Текстовый блок:
Между тем Ли Соннака назначили на завод по производству аппаратуры связи в Синанджу. Затем его неожиданно обвинили в предательстве – потому, что он женился на женщине из Южной Кореи. На деле же его объявили предателем не поэтому – в конце концов, все прекрасно знали, на ком он был женат. Его осудили за излишнее рвение – Ли все время пытался что-то улучшить у себя на заводе. Ли стал изгоем и был освобожден от занимаемой должности. Это было равносильно смерти. Позже до меня дошли слухи, что он развелся с женой и превратился в бродягу. Его часто видели на вокзале в Синанчжу.
Один за другим исчезали друзья моего отца. Следующей жертвой стал Ким Юён. Он был возвращенцем, раньше имел свою прачечную в Кавасаки в Японии. Как и мой отец, он был женат на японке. В Северной Корее Ким стал водителем автобуса. Однажды, во время перерыва, он заговорил со своими коллегами о своей жизни в Японии. Несколько дней спустя его вместе с женой арестовали и отправили в печально известный концлагерь Ёдок, где царили невыносимые для жизни условия (Ёдок считался одним из самых «либеральных» лагерей в КНДР, по данным южнокорейской прессы, в 2014 г. лагерь был расформирован. – Прим. ред.). Через десять лет – то есть, целую вечность спустя – его жену освободили. Выйдя из лагеря, она поселилась неподалеку от нас. Если раньше это была жизнерадостная женщина, то теперь это была молчаливая, замкнутая и постаревшая тень прежней себя. Невыразительное лицо, лишенный интонаций голос. Она всячески избегала общения с людьми. Еще один изгой среди нас.

Данные:
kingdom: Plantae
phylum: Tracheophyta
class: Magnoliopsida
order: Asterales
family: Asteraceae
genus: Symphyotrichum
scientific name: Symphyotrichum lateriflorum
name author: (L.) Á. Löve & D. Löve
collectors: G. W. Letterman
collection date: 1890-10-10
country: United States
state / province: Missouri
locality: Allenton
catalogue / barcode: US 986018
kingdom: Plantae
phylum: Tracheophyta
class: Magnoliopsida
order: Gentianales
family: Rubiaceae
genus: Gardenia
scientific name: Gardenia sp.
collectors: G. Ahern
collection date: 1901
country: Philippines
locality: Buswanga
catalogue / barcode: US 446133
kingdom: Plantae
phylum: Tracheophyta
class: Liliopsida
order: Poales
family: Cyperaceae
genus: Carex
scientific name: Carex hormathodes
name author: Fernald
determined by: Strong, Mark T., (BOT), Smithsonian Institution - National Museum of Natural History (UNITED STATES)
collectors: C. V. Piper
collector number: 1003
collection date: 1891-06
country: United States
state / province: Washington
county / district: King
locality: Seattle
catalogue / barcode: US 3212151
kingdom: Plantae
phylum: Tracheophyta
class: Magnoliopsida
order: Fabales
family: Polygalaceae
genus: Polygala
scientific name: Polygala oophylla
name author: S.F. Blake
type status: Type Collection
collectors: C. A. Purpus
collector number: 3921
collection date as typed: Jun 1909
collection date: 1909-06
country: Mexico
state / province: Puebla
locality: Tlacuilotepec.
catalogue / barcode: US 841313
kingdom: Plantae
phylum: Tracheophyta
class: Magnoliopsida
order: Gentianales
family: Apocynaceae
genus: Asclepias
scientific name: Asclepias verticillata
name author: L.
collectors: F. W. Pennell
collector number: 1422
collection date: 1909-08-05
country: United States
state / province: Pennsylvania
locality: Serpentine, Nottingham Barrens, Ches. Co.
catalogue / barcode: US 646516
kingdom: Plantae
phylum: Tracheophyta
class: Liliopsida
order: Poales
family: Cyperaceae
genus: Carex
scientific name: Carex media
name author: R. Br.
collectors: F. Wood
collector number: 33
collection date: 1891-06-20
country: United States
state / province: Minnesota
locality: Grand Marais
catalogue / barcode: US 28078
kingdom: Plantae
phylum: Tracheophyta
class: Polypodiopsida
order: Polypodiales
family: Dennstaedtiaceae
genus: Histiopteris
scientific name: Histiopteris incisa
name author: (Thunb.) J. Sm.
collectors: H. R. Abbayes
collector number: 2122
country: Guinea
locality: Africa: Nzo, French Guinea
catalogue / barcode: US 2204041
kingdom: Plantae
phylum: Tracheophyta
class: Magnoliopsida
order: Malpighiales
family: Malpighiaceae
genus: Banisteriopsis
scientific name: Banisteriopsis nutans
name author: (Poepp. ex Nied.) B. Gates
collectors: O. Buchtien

Задание 1:
Ответьте по отрывку о друзьях отца:
(a) На какой завод назначили Ли Соннака?
(b) Чем владел Ким Юён в Японии до возвращения?
(c) Кем стал Ким Юён в Северной Корее?
Задание 2:
Подхватите отрывок о друзьях отца и продолжите его со следующей фразы после слов «Еще один изгой среди нас.».

Ответ 1:
(a) На завод по производству аппаратуры связи в Синанджу.
(b) Прачечной в Кавасаки.
(c) Водителем автобуса.

Ответ 2:
Однажды она пришла к нам и принесла своего сына. Мы были ошеломлены – настолько невероятен теперь был для нее такой шаг. Оказалось, ее сын был серьезно болен. Я отнес его в нашу деревенскую клинику.
– У него нагноение на языке, он уже 3 дня ничего не ест. Вы могли бы сделать ему инъекцию пенициллина? – спросил я врача.
Я не знал, подействует ли на мальчика пенициллин, но в Северной Корее это был единственный доступный антибиотик и, вероятно, единственный способ спасти его.
– Что? Ты что же, думаешь, что я буду лечить его бесплатно? Вот же нахал! С какой стати мне транжирить на него ценный медикамент? Плати или, по крайней мере, достань мне каких-нибудь лекарственных трав! Вот тогда и поговорим.
Медицинское обслуживание в Северной Корее формально бесплатно, но в действительности это не так. Оно очень даже платное. Беднякам не по карману лечение. Если у тебя нет денег – принеси водки, пусть даже немного. Или сигарет. Или лекарственных трав. А иначе – забудь о лечении.
Я заметил цитату на стене кабинета у врача за спиной. «Медицина – искусство доброты. Врач обязан быть бо́льшим коммунистом, чем кто-либо другой». Цитата Ким Ир Сена.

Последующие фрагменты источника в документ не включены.